[Opening EXTRACT section]

At each of nine client sites where we had guest accounts (listed in
Figure~\ref{client-sites}) a perl script periodically fetched
documents from each server in three sets of mirrored web sites (the
Apache Web Server site, NASA's Mars site, and News Headlines) listed
in Figure~\ref{server-sites}.  The Apache and Mars web sites were true
mirrors: each of the servers in one set held the same documents at the
same time.  However, the News sites were an artificial mirror since
they did not contain the same documents.  The News servers were picked
from Yahoo's index (http://www.yahoo.com/).  Current headlines from
each of the News sites were fetched and the transfer times were
normalized so that all News documents appeared to be 20 KB long.  For
the Mars and Apache servers, we used five documents ranging in size
from 2 KB to 1.3 MB (listed in Figure~\ref{document-urls}).  We chose
these sites in order to capture three different ranges of site content
update frequency: the Apache site's content changed on the order of
weeks; the Mars site, on the order of days; and the News site, on the
order of minutes.

%need figure depicting fetch order
Clients visited servers sequentially, fetching all documents from a
server before moving on to the next.  Similarly, all mirrors of one
site were visited before moving on to the next site.  For example, a
client would start by visiting http://www.sgi.com/, the first Mars
mirror on the list, and fetching each of the Mars documents from it.
Then the client would fetch the Mars documents from the second Mars
server, then the third, and so on.  When all of the Mars servers had
been visited, the client would move on to the Apache mirrors, and
finally to the News sites.  We refer to the process of visiting all
servers and collecting all documents once as a {\em group} of fetches.

After all servers were visited, the client would sleep for a random
amount of time taken from an exponential distribution with a mean of
$1/2$ hour added to a constant $1/2$ hour.  By scheduling the next
group of fetches relative to the previous group's finish time (rather
than its start time), we avoided situations in which multiple fetches
from the same client interfered with each other, competing for
bandwidth on links near the client.

[Closing EXTRACT section]

◆ TASK INSTRUCTIONS ◆
(1) In the mirror-site text, rename "client" to "crawler" in the passage from "Then the client" up to and including "near the client.", and give that passage back.
(2) List the three sets of mirrored web sites that the mirror-site text names.
The lines after the text come from a separate source.

[Opening DATA UNDER STUDY section]

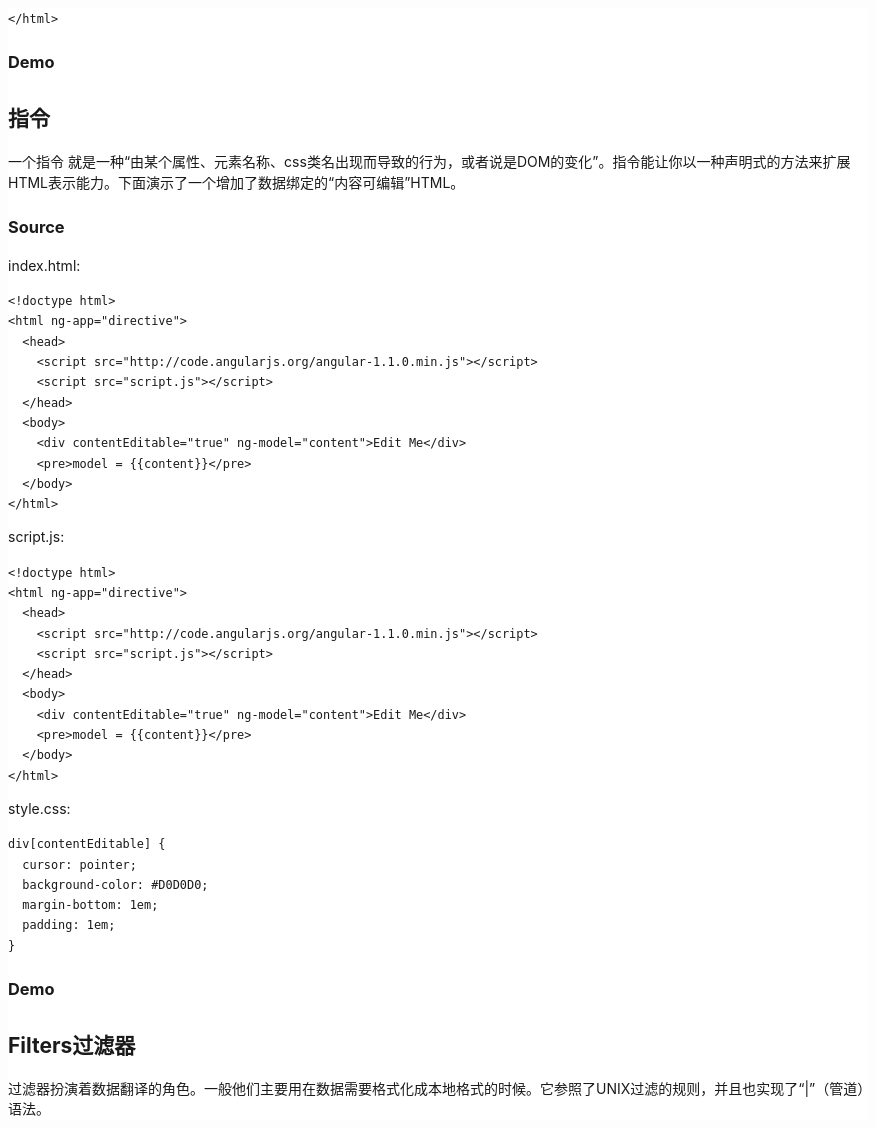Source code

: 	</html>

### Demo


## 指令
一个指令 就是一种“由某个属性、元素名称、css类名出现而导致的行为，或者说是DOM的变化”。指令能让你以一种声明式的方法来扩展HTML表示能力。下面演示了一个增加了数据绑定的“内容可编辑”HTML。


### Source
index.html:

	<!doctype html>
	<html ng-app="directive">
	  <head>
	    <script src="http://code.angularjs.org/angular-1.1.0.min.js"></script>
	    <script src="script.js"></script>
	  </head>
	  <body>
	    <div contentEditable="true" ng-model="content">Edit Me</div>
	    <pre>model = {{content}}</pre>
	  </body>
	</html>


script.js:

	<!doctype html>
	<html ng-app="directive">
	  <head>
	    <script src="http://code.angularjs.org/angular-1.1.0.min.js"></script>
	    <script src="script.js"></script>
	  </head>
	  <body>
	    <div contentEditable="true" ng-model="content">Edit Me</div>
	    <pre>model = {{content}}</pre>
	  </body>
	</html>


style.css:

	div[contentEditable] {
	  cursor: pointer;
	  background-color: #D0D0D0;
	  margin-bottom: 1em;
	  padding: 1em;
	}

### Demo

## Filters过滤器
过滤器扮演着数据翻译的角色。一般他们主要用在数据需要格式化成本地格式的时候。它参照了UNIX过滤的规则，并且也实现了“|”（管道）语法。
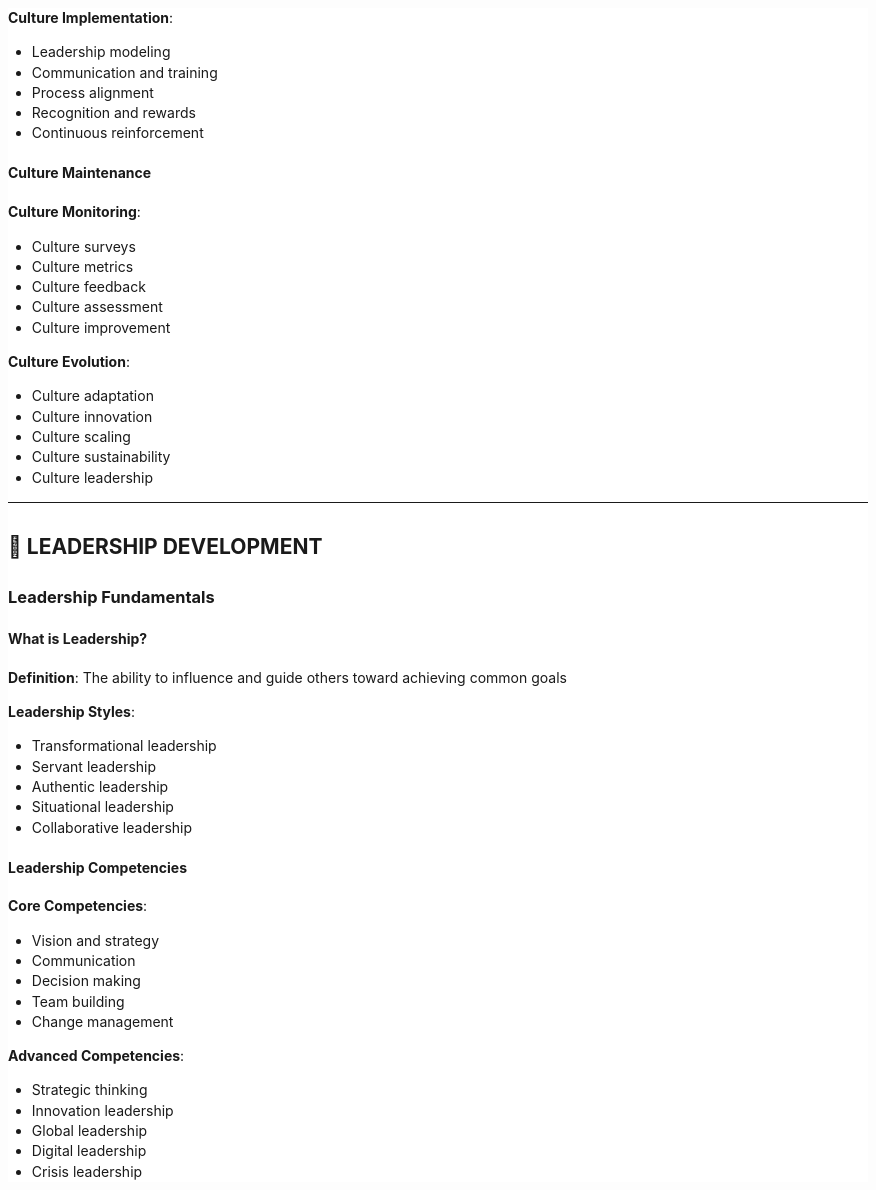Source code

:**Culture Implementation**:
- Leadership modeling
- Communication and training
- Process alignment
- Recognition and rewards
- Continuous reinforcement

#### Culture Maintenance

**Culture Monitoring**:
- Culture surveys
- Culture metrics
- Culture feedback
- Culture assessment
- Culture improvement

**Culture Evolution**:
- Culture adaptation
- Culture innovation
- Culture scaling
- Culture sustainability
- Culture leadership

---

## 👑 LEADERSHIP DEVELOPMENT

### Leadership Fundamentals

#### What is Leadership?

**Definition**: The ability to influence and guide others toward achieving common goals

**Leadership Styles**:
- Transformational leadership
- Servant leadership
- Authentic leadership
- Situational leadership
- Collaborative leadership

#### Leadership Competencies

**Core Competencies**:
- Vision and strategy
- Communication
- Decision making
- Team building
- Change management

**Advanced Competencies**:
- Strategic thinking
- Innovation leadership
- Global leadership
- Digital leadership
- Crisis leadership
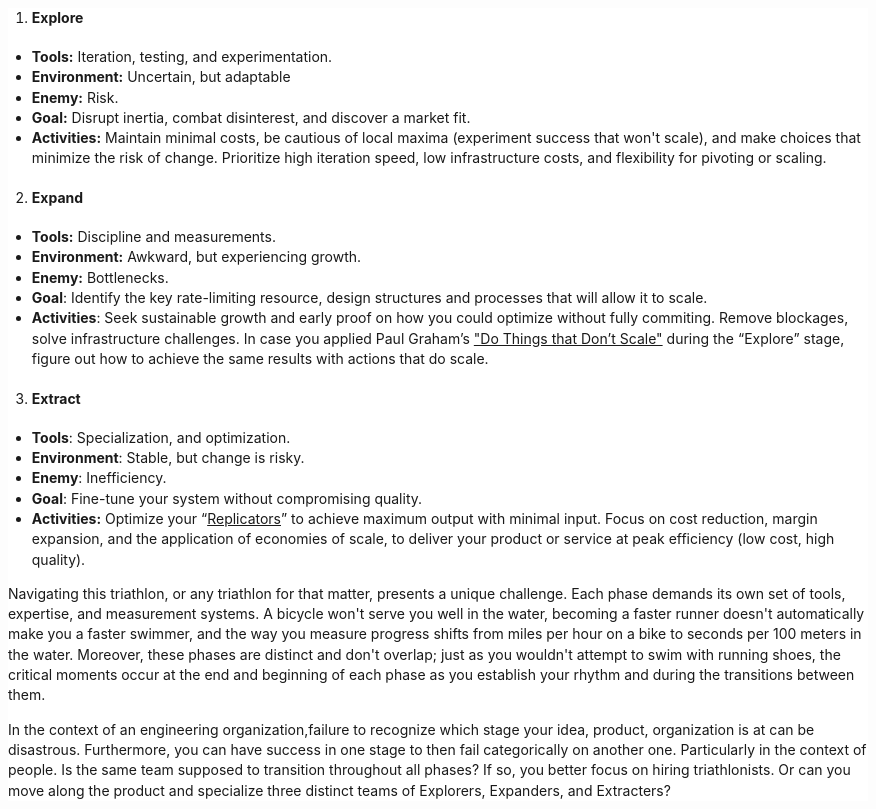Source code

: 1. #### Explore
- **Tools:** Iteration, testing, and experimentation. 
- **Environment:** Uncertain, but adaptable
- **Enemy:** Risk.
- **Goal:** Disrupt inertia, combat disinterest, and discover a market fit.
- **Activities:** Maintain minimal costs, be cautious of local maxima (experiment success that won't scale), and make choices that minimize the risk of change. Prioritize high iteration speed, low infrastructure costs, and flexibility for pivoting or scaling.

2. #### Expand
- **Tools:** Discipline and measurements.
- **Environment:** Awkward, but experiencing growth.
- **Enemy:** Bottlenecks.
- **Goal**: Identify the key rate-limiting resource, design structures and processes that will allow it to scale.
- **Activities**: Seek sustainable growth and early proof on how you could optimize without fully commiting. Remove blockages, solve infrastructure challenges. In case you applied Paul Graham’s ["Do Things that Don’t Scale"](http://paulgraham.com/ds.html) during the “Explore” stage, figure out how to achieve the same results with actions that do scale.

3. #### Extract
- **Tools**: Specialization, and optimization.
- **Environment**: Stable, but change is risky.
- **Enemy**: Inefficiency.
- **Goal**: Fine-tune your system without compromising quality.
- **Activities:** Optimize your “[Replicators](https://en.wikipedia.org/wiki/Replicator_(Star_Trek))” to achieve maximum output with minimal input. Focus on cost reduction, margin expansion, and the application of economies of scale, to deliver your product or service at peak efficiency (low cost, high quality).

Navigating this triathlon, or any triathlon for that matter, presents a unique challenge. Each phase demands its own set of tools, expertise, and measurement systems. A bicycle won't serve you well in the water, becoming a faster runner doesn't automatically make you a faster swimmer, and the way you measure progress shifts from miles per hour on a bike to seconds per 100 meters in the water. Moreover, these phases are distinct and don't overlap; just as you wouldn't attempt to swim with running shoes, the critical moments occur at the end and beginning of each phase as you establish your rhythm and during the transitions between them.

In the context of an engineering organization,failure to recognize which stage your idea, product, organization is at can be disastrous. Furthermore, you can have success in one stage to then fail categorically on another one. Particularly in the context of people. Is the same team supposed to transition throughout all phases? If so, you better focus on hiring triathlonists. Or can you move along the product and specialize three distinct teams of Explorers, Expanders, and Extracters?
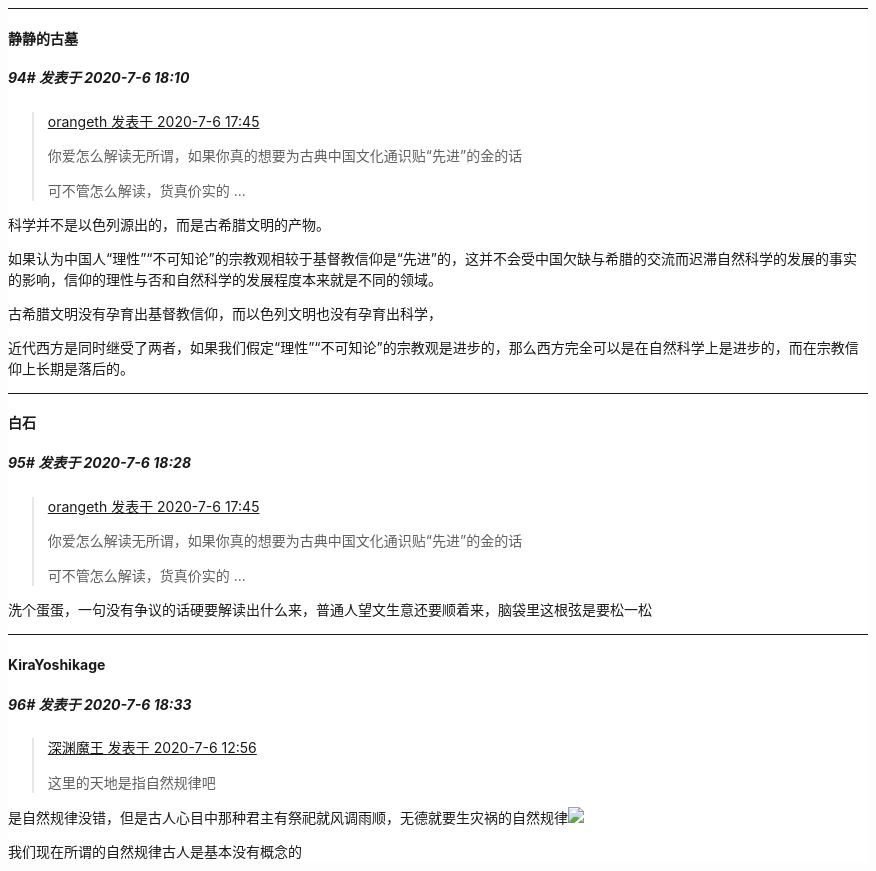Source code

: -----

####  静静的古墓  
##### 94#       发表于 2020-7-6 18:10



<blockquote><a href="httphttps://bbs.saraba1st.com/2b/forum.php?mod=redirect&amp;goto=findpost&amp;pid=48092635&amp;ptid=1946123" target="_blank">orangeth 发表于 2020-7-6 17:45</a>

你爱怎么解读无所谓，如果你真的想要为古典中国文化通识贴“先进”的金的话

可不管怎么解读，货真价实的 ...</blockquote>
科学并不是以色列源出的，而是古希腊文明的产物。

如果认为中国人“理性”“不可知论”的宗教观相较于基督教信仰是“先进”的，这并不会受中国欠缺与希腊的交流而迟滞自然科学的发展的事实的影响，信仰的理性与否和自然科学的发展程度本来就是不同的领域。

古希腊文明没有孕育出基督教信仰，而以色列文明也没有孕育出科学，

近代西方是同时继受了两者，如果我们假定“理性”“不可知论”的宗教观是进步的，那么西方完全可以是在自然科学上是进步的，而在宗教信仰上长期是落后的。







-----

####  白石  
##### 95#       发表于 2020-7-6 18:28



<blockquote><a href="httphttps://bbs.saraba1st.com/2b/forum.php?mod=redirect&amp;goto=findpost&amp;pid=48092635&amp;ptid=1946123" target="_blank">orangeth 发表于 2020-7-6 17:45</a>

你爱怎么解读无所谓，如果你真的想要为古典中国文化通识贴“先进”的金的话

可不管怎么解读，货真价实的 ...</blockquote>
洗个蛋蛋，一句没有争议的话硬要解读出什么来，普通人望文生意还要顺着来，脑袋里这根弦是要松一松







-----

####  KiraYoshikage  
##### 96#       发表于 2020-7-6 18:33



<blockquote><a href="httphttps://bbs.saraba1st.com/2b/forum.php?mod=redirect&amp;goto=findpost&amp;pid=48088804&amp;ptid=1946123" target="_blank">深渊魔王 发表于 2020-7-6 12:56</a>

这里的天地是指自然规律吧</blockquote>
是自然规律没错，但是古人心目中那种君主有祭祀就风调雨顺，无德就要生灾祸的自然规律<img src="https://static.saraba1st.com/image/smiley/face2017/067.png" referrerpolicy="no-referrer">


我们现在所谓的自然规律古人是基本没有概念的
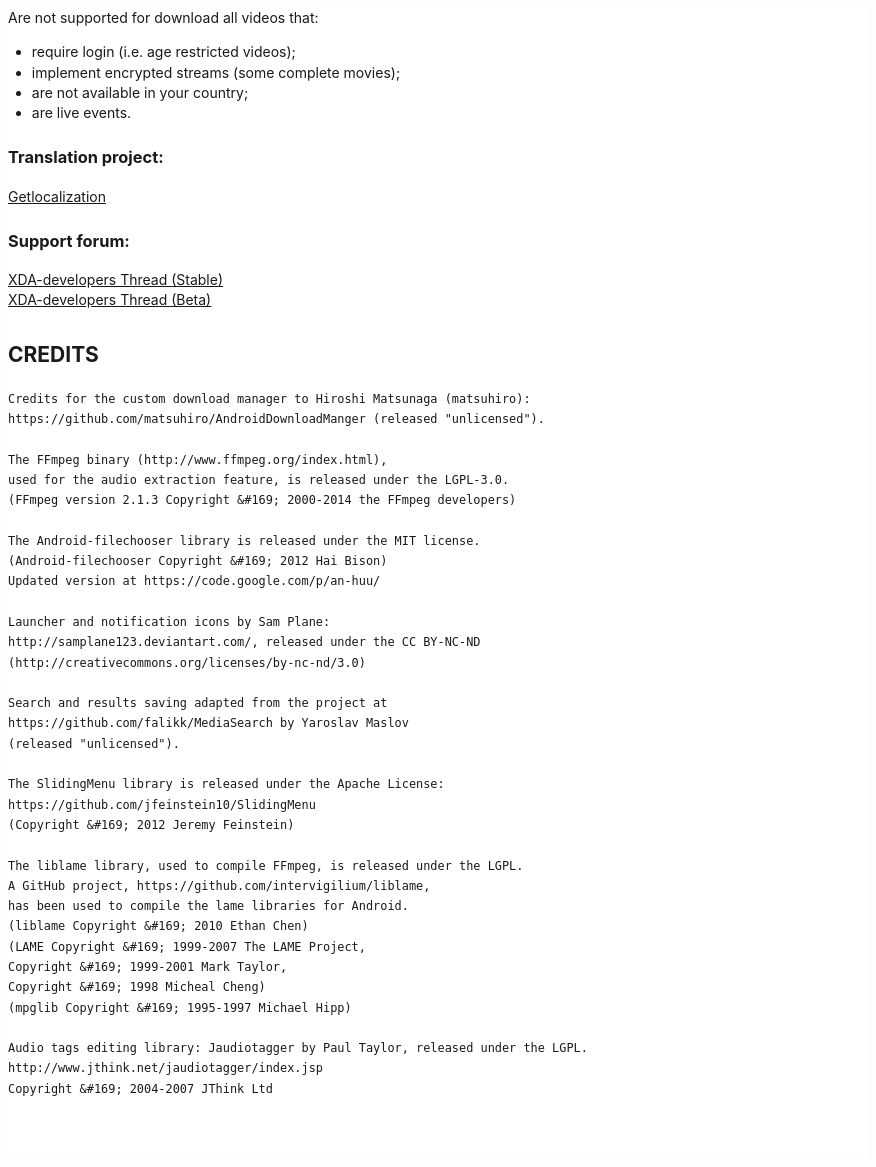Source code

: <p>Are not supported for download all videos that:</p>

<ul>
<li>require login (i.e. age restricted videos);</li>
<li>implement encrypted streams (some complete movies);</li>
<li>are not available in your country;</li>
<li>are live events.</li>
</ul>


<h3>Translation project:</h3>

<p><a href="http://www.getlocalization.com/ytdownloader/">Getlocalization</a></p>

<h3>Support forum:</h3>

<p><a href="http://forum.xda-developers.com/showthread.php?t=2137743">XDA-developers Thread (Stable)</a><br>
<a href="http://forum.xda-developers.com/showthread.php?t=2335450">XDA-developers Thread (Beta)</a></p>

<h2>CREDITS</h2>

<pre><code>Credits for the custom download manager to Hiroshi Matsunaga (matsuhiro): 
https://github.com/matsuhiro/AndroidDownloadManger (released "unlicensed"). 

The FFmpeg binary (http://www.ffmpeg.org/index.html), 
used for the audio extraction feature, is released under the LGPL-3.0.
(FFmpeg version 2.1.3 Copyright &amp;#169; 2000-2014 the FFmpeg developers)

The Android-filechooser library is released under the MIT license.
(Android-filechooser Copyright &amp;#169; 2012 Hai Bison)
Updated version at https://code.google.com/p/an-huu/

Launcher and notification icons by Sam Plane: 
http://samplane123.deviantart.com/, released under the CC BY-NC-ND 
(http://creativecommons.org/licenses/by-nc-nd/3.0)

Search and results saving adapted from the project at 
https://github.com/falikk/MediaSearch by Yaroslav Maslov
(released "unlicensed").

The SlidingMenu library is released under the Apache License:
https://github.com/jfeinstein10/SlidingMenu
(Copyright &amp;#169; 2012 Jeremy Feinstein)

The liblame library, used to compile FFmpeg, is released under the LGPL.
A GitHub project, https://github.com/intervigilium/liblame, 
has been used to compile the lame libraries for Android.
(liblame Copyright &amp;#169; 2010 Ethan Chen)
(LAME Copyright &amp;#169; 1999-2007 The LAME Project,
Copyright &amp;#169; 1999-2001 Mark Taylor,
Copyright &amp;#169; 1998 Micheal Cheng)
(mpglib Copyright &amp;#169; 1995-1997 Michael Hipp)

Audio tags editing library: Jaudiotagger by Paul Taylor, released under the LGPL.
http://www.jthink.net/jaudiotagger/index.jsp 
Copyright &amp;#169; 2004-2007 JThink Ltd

[Closing DATA UNDER STUDY section]

◆ COMPLETED EXERCISE ◆
(1)
Then the crawler would fetch the Mars documents from the second Mars
server, then the third, and so on.  When all of the Mars servers had
been visited, the crawler would move on to the Apache mirrors, and
finally to the News sites.  We refer to the process of visiting all
servers and collecting all documents once as a {\em group} of fetches.

After all servers were visited, the crawler would sleep for a random
amount of time taken from an exponential distribution with a mean of
$1/2$ hour added to a constant $1/2$ hour.  By scheduling the next
group of fetches relative to the previous group's finish time (rather
than its start time), we avoided situations in which multiple fetches
from the same crawler interfered with each other, competing for
bandwidth on links near the crawler.

(2)
- the Apache Web Server site
- NASA's Mars site
- News Headlines